Theoretical study on the synthetic pathway of H and N co-doped diamonds

Abstract

To search for potential n-type diamonds with shallow donor energy levels and low formation energies, the reaction energies, geometries, formation energies, electronic properties of hydrogen (H) and nitrogen (N) co-doped diamond have been investigated by density functional theory (DFT) and hybrid density functional theory (HSE06). The results of the investigations on isolated H- and N-doped diamonds do not meet the criteria for shallow n-type donors, in agreement with previous findings. Subsequently, the effect of the addition of N atoms as a co-dopant with H is investigated, which varies with the H:N ratio and whether H is substitutional or interstitial.
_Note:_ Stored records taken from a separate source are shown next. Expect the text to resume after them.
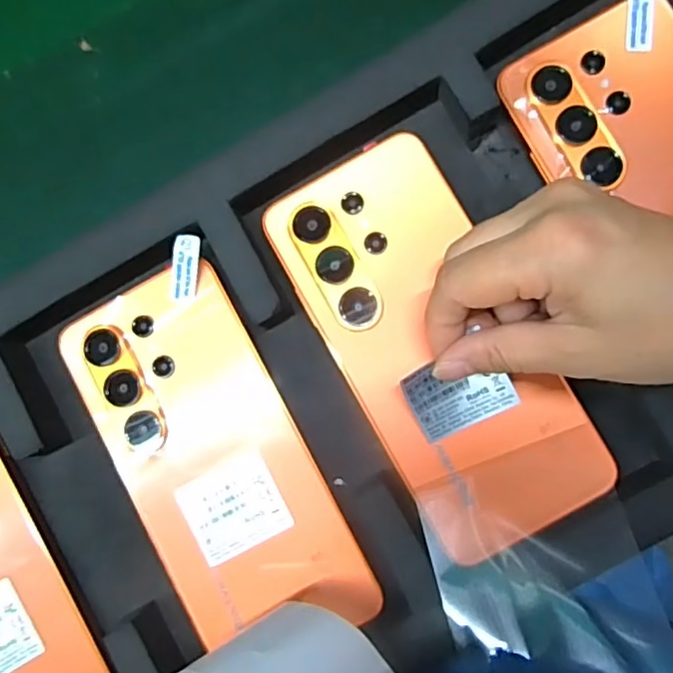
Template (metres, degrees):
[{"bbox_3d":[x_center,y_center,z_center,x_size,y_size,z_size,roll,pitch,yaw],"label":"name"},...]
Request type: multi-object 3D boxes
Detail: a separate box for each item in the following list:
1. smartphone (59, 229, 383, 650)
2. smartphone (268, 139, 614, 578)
[{"bbox_3d":[-0.053,0.052,0.256,0.076,0.010,0.162,-29,83,4],"label":"smartphone"},{"bbox_3d":[0.040,0.002,0.246,0.076,0.013,0.170,-30,85,4],"label":"smartphone"}]

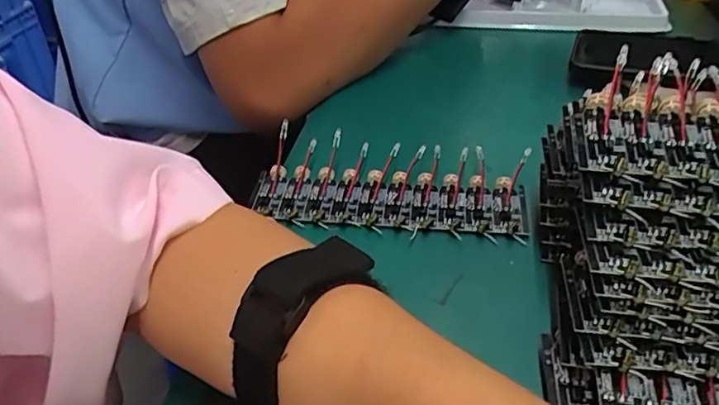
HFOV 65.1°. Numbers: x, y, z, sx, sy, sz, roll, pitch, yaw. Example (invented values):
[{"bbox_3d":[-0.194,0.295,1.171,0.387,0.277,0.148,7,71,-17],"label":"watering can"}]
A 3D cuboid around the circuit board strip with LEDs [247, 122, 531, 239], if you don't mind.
[{"bbox_3d":[0.017,-0.012,0.346,0.165,0.025,0.066,6,39,10],"label":"circuit board strip with LEDs"}]

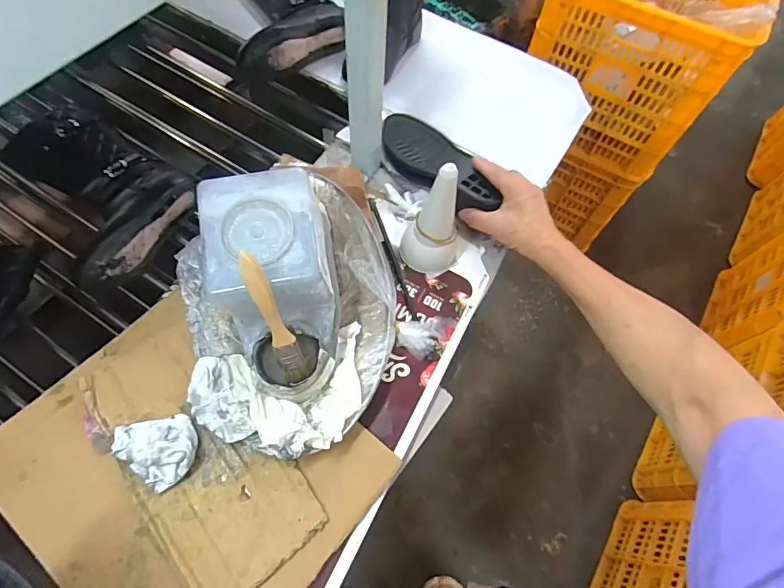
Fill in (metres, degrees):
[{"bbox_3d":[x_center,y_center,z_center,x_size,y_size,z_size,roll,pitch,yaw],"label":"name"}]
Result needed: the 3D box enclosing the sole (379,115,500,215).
[{"bbox_3d":[0.060,-0.174,0.584,0.073,0.035,0.210,-32,59,-17],"label":"sole"}]

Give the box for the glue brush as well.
[{"bbox_3d":[-0.102,0.025,0.378,0.021,0.140,0.011,-22,37,-13],"label":"glue brush"}]

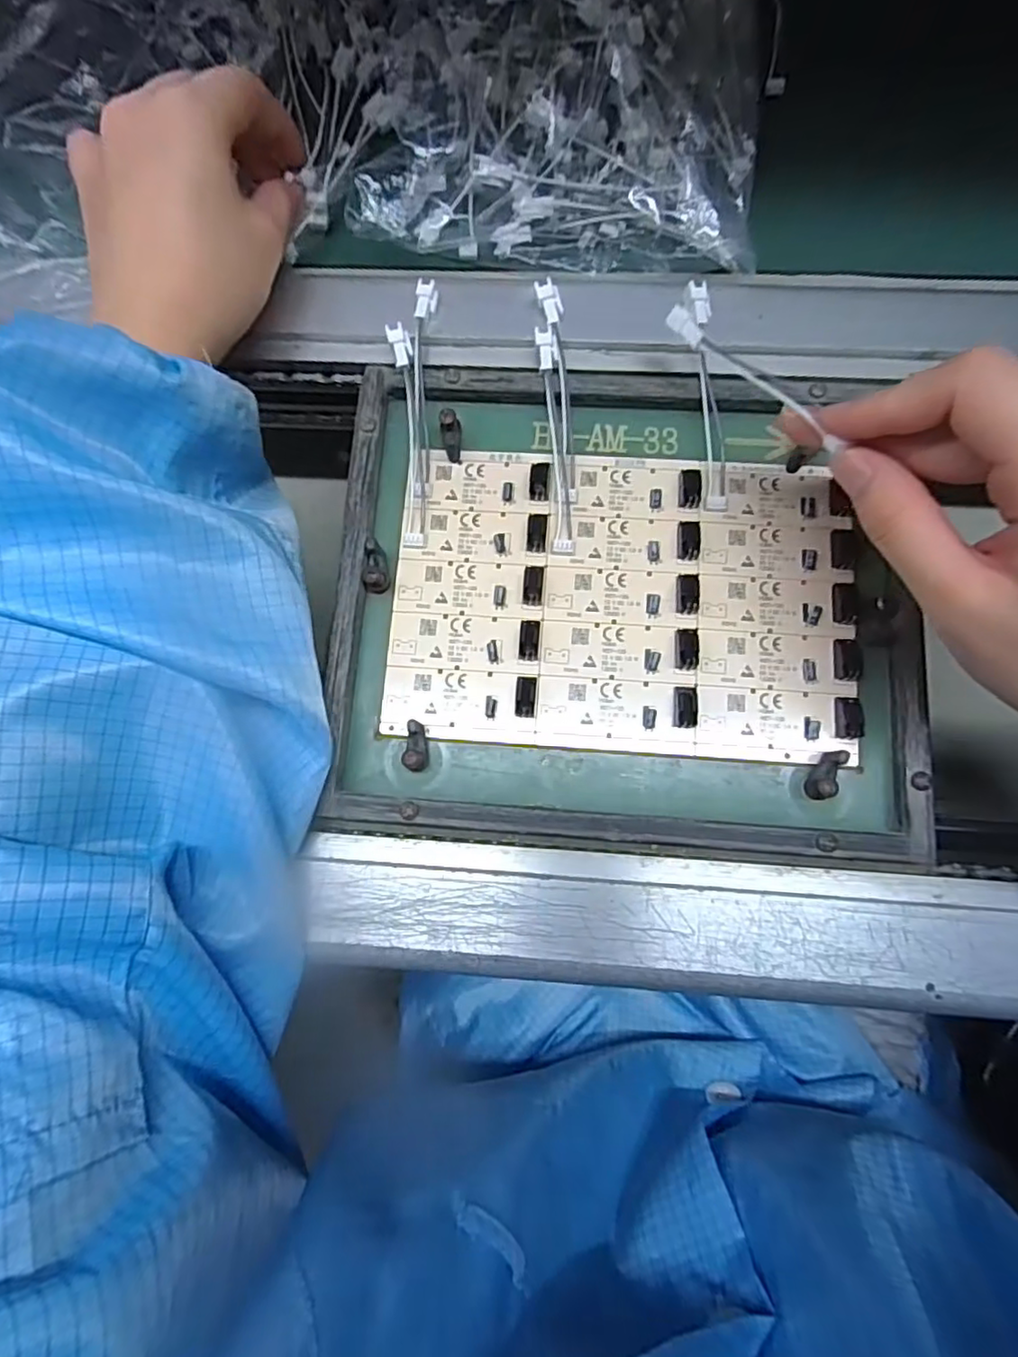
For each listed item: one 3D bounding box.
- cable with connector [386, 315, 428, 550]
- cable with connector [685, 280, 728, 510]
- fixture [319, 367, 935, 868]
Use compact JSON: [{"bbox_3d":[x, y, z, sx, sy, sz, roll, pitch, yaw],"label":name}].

By the results of the electronic structure, it is found that only the HN4 co-doped diamond is likely to exhibit a shallow donor, with a shallow donor level of 0.147 eV and formation energy of 0.02 eV. Then, the stability of the HN4 defect is analyzed, and the HN4 defect is more stable compared to the H-N3 + N and H-N2 + N2 defects, and its decomposition energy is also very large. Further, the bond strain brought by HN4 defect is considered, showing that the local bond strain of the HN4 defect is intermediate between that of the boron (B) and N defects, which proves that the defect can be realized. Finally, a non-molecular synthetic route for the preparation of HN4 defect is proposed by combining H-N + N3V or N2 + H-N2 defects.